AA: Türk ve Yunan Dışişleri Bakanlıkları yetkilileri arasında 34 tur Ege konulu görüşmeler yapıldı. Bu görüşmelerde gelinen en son noktaya ilişkin bilgi verir misiniz?
BAKOYANNİ: “İki ülke bakanlık yetkilileri arasında yapılan istikşafi görüşmelere atıfta bulunduğunuzu sanıyorum. Bu görüşmeler devam ediyor, bakanlıklar arasındaki anlaşma gereği benim bu konuda yorum yapmam uygun olmaz.”
AA: Atina'da Türk-Yunan sorunlarını Uluslararası Adalet Divanı'na gönderme konusunda oldukça yoğun bir tartışma var. Siz, Atina'nın bu olasılığı göz ardı etmediğini açıklamıştınız. Bu konuda herhangi bir girişim var mı?

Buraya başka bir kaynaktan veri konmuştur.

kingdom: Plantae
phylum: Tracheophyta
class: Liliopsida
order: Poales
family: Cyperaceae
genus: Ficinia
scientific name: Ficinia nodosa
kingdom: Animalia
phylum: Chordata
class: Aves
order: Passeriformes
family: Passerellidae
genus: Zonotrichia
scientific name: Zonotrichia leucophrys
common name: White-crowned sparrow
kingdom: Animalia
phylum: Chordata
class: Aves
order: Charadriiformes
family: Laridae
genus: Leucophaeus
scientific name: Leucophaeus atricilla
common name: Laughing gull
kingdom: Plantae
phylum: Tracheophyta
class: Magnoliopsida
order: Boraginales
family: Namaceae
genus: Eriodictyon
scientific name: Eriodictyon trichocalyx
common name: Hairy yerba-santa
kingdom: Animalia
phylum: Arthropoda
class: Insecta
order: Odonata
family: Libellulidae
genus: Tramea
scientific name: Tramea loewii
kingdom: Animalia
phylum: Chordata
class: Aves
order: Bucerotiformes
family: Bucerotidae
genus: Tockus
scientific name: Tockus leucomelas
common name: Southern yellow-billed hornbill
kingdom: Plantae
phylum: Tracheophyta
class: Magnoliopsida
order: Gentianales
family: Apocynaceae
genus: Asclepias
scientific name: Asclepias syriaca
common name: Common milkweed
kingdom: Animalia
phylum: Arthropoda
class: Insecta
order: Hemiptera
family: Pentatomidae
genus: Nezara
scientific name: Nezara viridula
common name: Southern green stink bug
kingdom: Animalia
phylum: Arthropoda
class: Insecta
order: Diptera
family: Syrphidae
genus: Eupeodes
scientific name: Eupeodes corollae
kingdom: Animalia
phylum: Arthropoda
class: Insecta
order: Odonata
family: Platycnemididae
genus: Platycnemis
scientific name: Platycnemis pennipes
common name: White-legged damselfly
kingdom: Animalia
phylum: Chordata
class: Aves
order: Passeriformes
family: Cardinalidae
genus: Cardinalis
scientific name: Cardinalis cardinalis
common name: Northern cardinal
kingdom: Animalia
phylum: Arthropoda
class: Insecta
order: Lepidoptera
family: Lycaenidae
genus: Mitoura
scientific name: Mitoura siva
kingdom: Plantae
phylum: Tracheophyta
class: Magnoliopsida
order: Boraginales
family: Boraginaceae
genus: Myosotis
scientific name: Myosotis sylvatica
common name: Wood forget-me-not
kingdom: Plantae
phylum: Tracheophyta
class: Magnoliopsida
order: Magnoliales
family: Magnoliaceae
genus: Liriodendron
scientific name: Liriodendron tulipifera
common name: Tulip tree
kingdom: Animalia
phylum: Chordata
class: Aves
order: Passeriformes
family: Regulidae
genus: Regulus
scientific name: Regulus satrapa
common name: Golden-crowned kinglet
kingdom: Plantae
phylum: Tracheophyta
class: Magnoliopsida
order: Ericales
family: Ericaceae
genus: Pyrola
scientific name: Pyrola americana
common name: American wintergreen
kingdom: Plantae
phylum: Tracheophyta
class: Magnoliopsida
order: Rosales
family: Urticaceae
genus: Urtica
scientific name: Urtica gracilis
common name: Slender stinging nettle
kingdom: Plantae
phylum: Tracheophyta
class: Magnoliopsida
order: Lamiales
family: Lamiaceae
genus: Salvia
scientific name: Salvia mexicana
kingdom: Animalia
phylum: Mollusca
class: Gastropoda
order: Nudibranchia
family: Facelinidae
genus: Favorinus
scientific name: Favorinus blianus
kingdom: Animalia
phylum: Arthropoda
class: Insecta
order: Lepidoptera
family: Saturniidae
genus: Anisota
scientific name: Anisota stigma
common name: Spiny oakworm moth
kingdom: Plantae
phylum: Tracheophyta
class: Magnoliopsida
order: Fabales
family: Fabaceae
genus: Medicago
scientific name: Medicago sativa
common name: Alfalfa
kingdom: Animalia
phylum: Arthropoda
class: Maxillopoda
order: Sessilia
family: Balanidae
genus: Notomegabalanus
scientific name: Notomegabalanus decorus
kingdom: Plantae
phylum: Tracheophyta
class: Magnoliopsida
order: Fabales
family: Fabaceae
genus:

BAKOYANNİ: “Yunanistan'ın görüş ayrılıklarını barışçı ve uluslararası hukuka uygun bir biçimde çözmeyi öngören dış politika prensibi çerçevesinde, Türkiye ile Yunanistan arasındaki Ege'de kıta sahanlığının belirlenmesi konusunu Uluslararası Lahey Adalet Divanı'na götürmek yararlı olabilir. Adalet Divanı, küresel olarak saygı gören bir kurumdur ve birçok sorunun, uluslararası hukuk çerçevesinde, barışçıl bir biçimde çözülmesine katkı sağlamıştır. Biz, Divanın yararlı bir enstrüman olabileceği kanısındayız. Ancak, Yunanistan'ın Adalet Divanı'nın yargı yetkisini kabul ettiğini, Türkiye'nin ise etmediğini göz önüne alırsak, Divana başvuru dikkatle hazırlanmalıdır. Taraflar bir tahkimname (Compromis) imzalamalı ve her şeyden önce bu sorunun konusunu net ve açık bir biçimde tanımlamalıdır.”